Cymerys is known as “Joe the Barber” and has been giving haircuts in exchange for hugs for 25 years in the city. He’s been a fixture at Bushnell Park every Wednesday, but authorities kicked him out of the park this week.
Cymerys’ friends questioned officials’ actions, saying it was only a year ago that the city honored Cymerys for his charitable deeds.

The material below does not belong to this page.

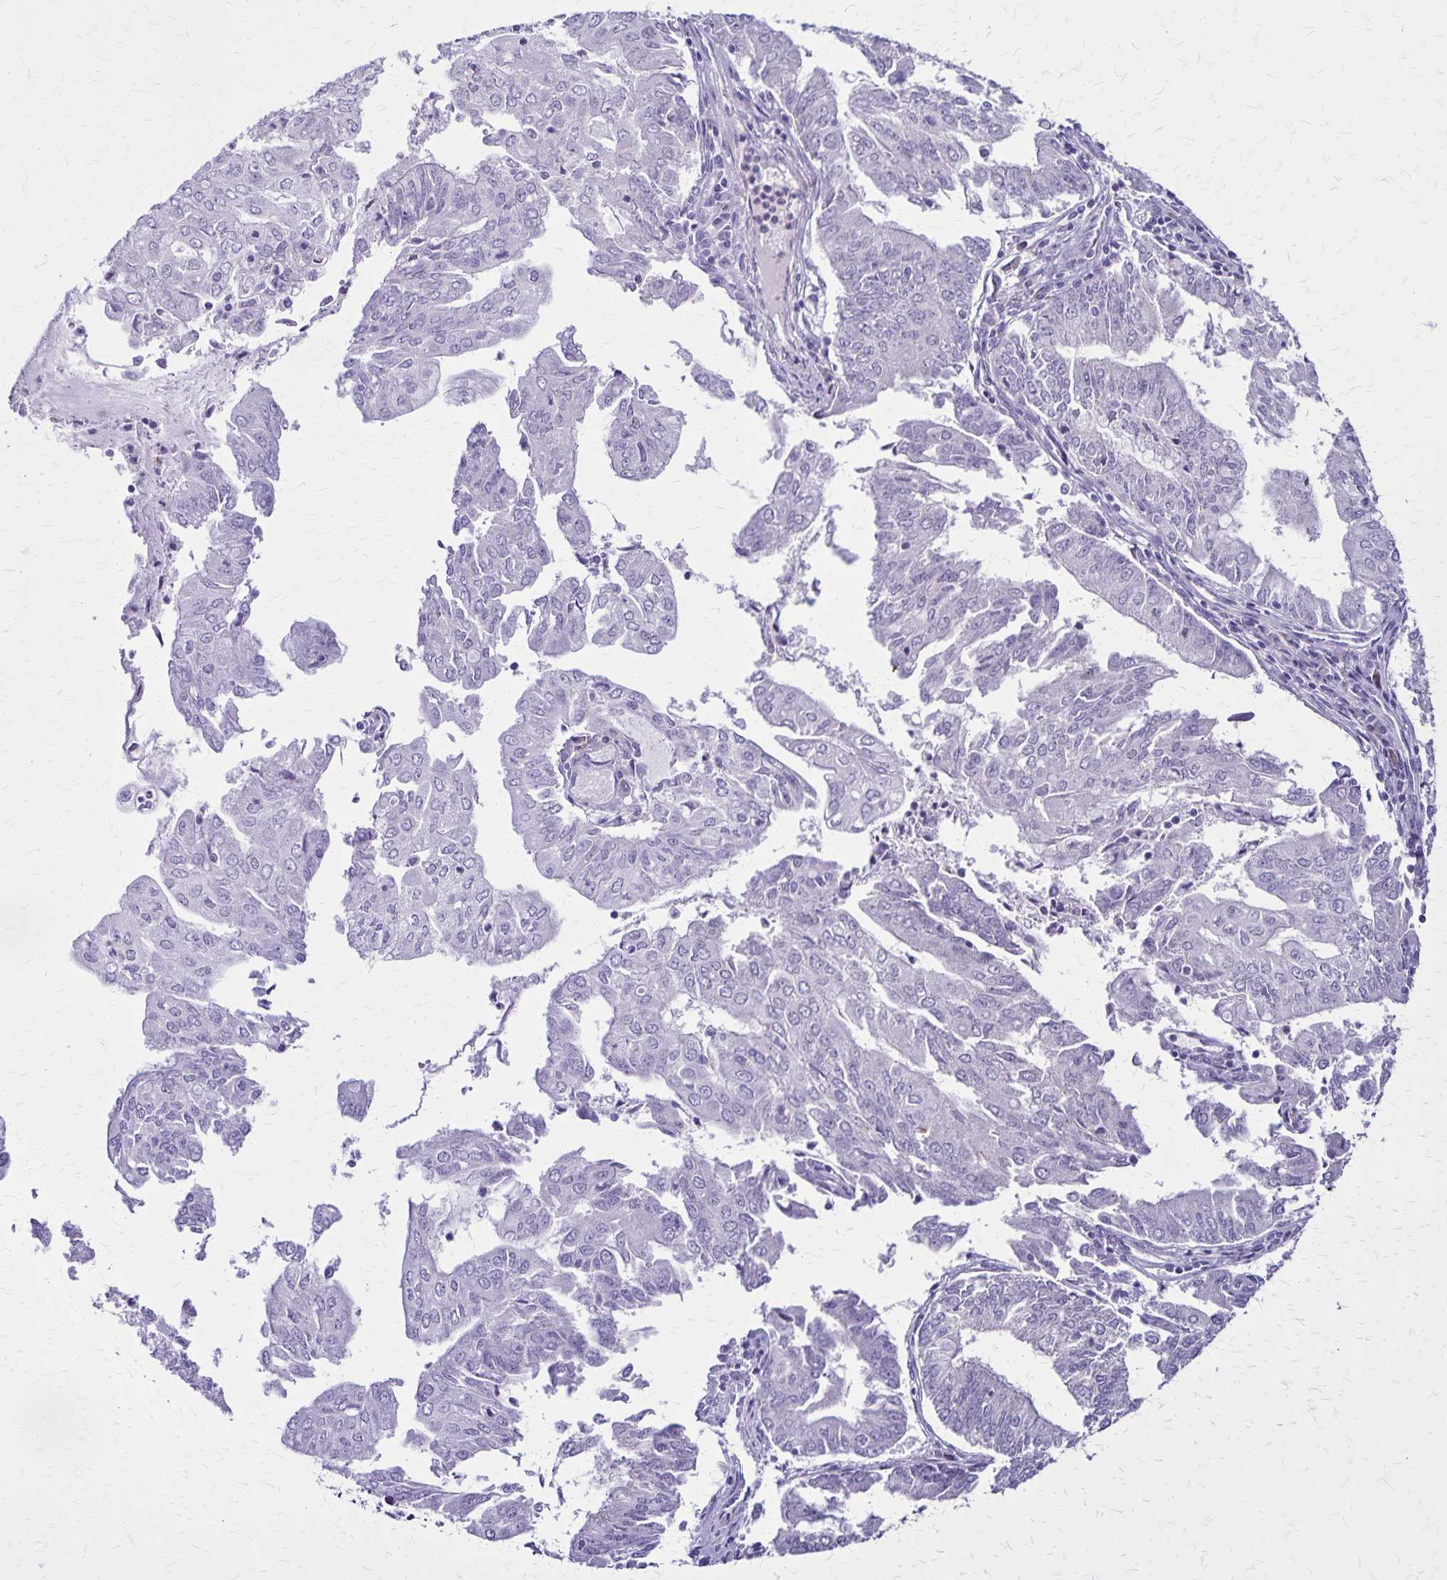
{"staining": {"intensity": "negative", "quantity": "none", "location": "none"}, "tissue": "endometrial cancer", "cell_type": "Tumor cells", "image_type": "cancer", "snomed": [{"axis": "morphology", "description": "Adenocarcinoma, NOS"}, {"axis": "topography", "description": "Endometrium"}], "caption": "A photomicrograph of endometrial cancer stained for a protein reveals no brown staining in tumor cells.", "gene": "OR51B5", "patient": {"sex": "female", "age": 61}}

The fact is that in cities across America, many homeless people help each other out, not only with food, but also with personal hygiene like haircuts. So old Joe the Barber didn’t have a “license”, so what? He still gives satisfactory haircuts to homeless folks who couldn’t afford it otherwise. In the L.A. area there are at least 2 nice ladies who occasionally give haircuts to homeless and needy people for free. Maybe some of the self-involved citizens who own actual barber shops should volunteer some time to help out. The foreclosures by the banksters have put millions of middle-class Americans on the street; now they have to face the realities of the life of poor folks, including such mundane things as haircuts. When you are homeless you aren’t going to go to some fancy salon and plunk down $40 bucks for a trim.
To the people who forced old Joe the Barber out of the park: May all your hair fall out and your finger and toenails become ingrown.